(Saved data entries)
┌────────

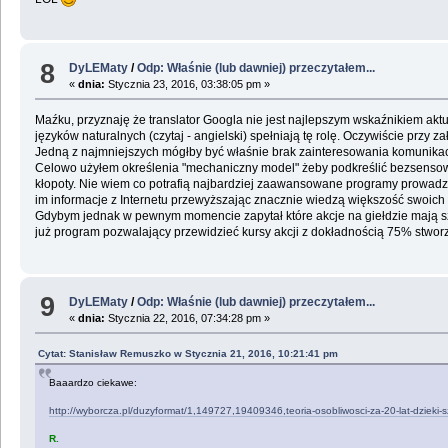
8
DyLEMaty
/
Odp: Właśnie (lub dawniej) przeczytałem...
«
dnia:
Stycznia 23, 2016, 03:38:05 pm »
Maźku, przyznaję że translator Googla nie jest najlepszym wskaźnikiem ak
języków naturalnych (czytaj - angielski) spełniają tę rolę. Oczywiście przy
Jedną z najmniejszych mógłby być właśnie brak zainteresowania komunikacj
Celowo użyłem określenia "mechaniczny model" żeby podkreślić bezsensown
kłopoty. Nie wiem co potrafią najbardziej zaawansowane programy prowadzą
im informacje z Internetu przewyższając znacznie wiedzą większość swoic
Gdybym jednak w pewnym momencie zapytał które akcje na giełdzie mają sz
już program pozwalający przewidzieć kursy akcji z dokładnością 75% stworzo
9
DyLEMaty
/
Odp: Właśnie (lub dawniej) przeczytałem...
«
dnia:
Stycznia 22, 2016, 07:34:28 pm »
Cytat: Stanisław Remuszko w Stycznia 21, 2016, 10:21:41 pm
Baaardzo ciekawe:
http://wyborcza.pl/duzyformat/1,149727,19409346,teoria-osobliwosci-za-20-lat-dzieki-szt
R.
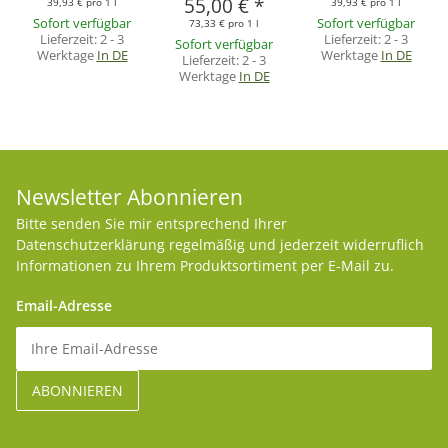
55,00 €
*
39,93 € pro 1 l
39,93 € pro 1 l
Sofort verfügbar
Sofort verfügbar
73,33 € pro 1 l
Lieferzeit:
2 - 3
Lieferzeit:
2 - 3
Sofort verfügbar
Werktage
In DE
Werktage
In DE
Lieferzeit:
2 - 3
Werktage
In DE
Newsletter Abonnieren
Bitte senden Sie mir entsprechend Ihrer
Datenschutzerklärung
regelmäßig und jederzeit widerruflich
Informationen zu Ihrem Produktsortiment per E-Mail zu.
Email-Adresse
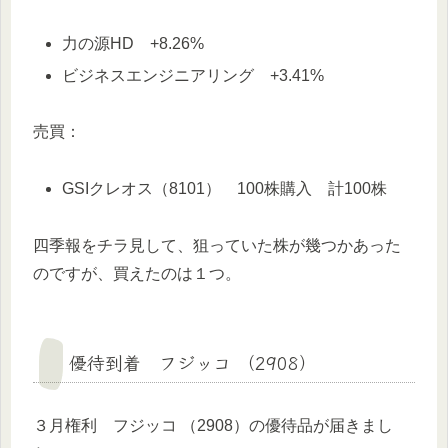
力の源HD +8.26%
ビジネスエンジニアリング +3.41%
売買：
GSIクレオス（8101） 100株購入 計100株
四季報をチラ見して、狙っていた株が幾つかあった
のですが、買えたのは１つ。
優待到着 フジッコ （2908）
３月権利 フジッコ （2908）の優待品が届きまし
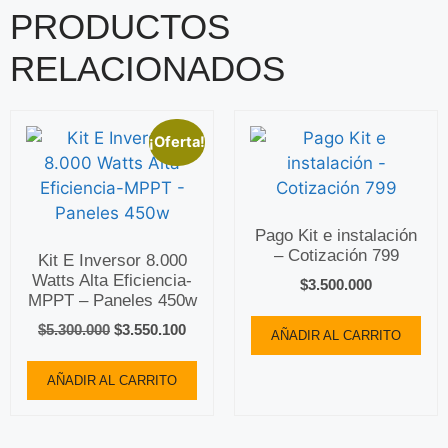
PRODUCTOS
RELACIONADOS
¡Oferta!
Pago Kit e instalación
– Cotización 799
Kit E Inversor 8.000
Watts Alta Eficiencia-
$
3.500.000
MPPT – Paneles 450w
$
5.300.000
$
3.550.100
AÑADIR AL CARRITO
AÑADIR AL CARRITO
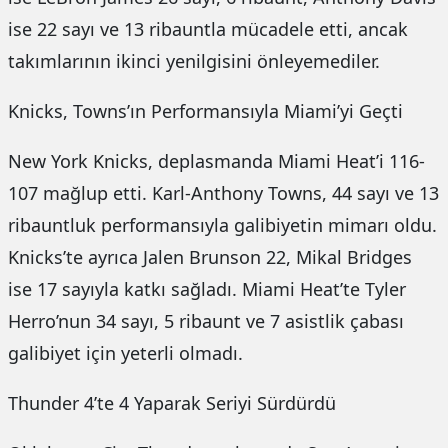
ise 22 sayı ve 13 ribauntla mücadele etti, ancak
takımlarının ikinci yenilgisini önleyemediler.
Knicks, Towns’ın Performansıyla Miami’yi Geçti
New York Knicks, deplasmanda Miami Heat’i 116-
107 mağlup etti. Karl-Anthony Towns, 44 sayı ve 13
ribauntluk performansıyla galibiyetin mimarı oldu.
Knicks’te ayrıca Jalen Brunson 22, Mikal Bridges
ise 17 sayıyla katkı sağladı. Miami Heat’te Tyler
Herro’nun 34 sayı, 5 ribaunt ve 7 asistlik çabası
galibiyet için yeterli olmadı.
Thunder 4’te 4 Yaparak Seriyi Sürdürdü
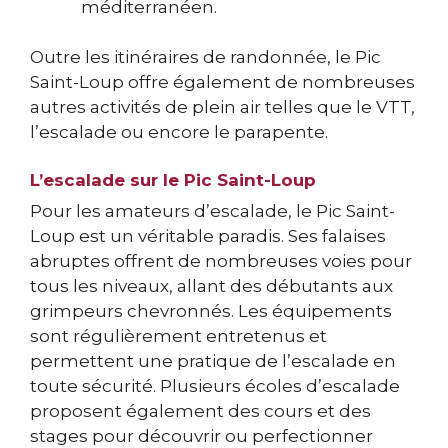
méditerranéen.
Outre les itinéraires de randonnée, le Pic
Saint-Loup offre également de nombreuses
autres activités de plein air telles que le VTT,
l’escalade ou encore le parapente.
L’escalade sur le Pic Saint-Loup
Pour les amateurs d’escalade, le Pic Saint-
Loup est un véritable paradis. Ses falaises
abruptes offrent de nombreuses voies pour
tous les niveaux, allant des débutants aux
grimpeurs chevronnés. Les équipements
sont régulièrement entretenus et
permettent une pratique de l’escalade en
toute sécurité. Plusieurs écoles d’escalade
proposent également des cours et des
stages pour découvrir ou perfectionner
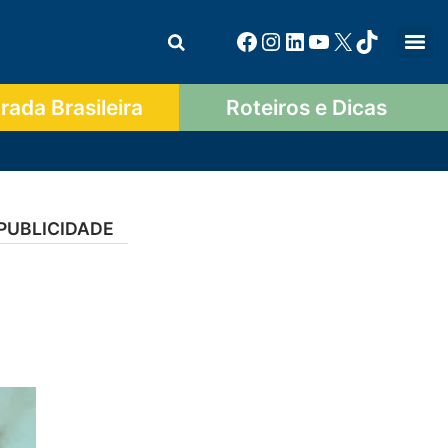
ada Brasileira
Roteiros e Dicas
PUBLICIDADE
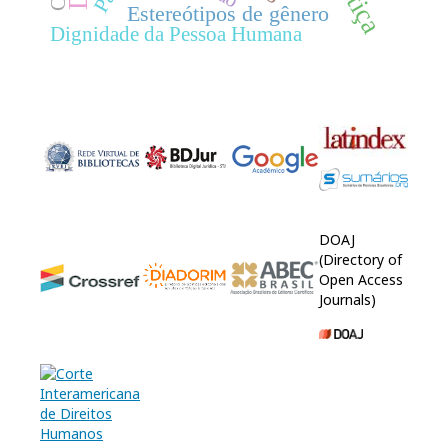
Estereótipos de gênero
Dignidade da Pessoa Humana
DOAJ
(Directory of
Open Access
Journals)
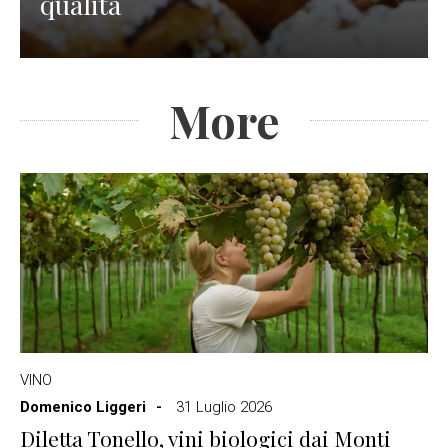
qualità
More
VINO
Domenico Liggeri
31 Luglio 2026
Diletta Tonello, vini biologici dai Monti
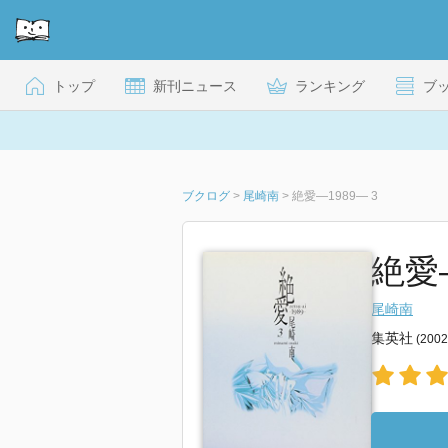
トップ
新刊ニュース
ランキング
ブ
ブクログ
>
尾崎南
>
絶愛―1989― 3
絶愛―
尾崎南
集英社
(200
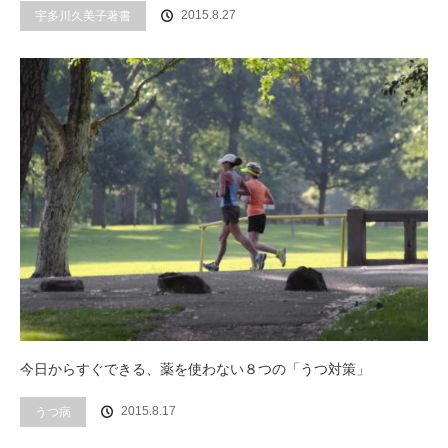
2015.8.27
宇多川久美子著書
今日からすぐできる、薬を使わない８つの「うつ対策」
2015.8.17
うつ病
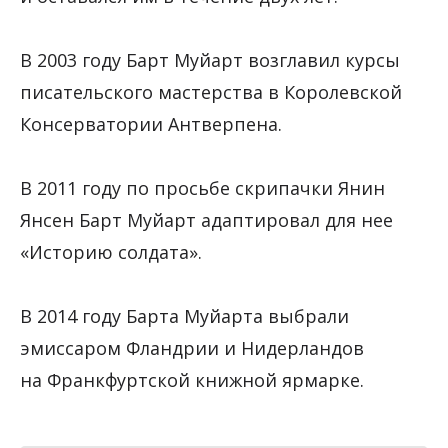
В 2003 году Барт Муйарт возглавил курсы
писательского мастерства в Королевской
Консерватории Антверпена.
В 2011 году по просьбе скрипачки Янин
Янсен Барт Муйарт адаптировал для нее
«Историю солдата».
В 2014 году Барта Муйарта выбрали
эмиссаром Фландрии и Нидерландов
на Франкфуртской книжной ярмарке.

└────────

• _Exercise objective_
Transcribe exactly, please, the lines between the start of the records above and the line holding "Celowo użyłem określenia", counting both of those lines and omitting pictures.

• _Reply to the exercise_
8
DyLEMaty
/
Odp: Właśnie (lub dawniej) przeczytałem...
«
dnia:
Stycznia 23, 2016, 03:38:05 pm »
Maźku, przyznaję że translator Googla nie jest najlepszym wskaźnikiem ak
języków naturalnych (czytaj - angielski) spełniają tę rolę. Oczywiście przy
Jedną z najmniejszych mógłby być właśnie brak zainteresowania komunikacj
Celowo użyłem określenia "mechaniczny model" żeby podkreślić bezsensown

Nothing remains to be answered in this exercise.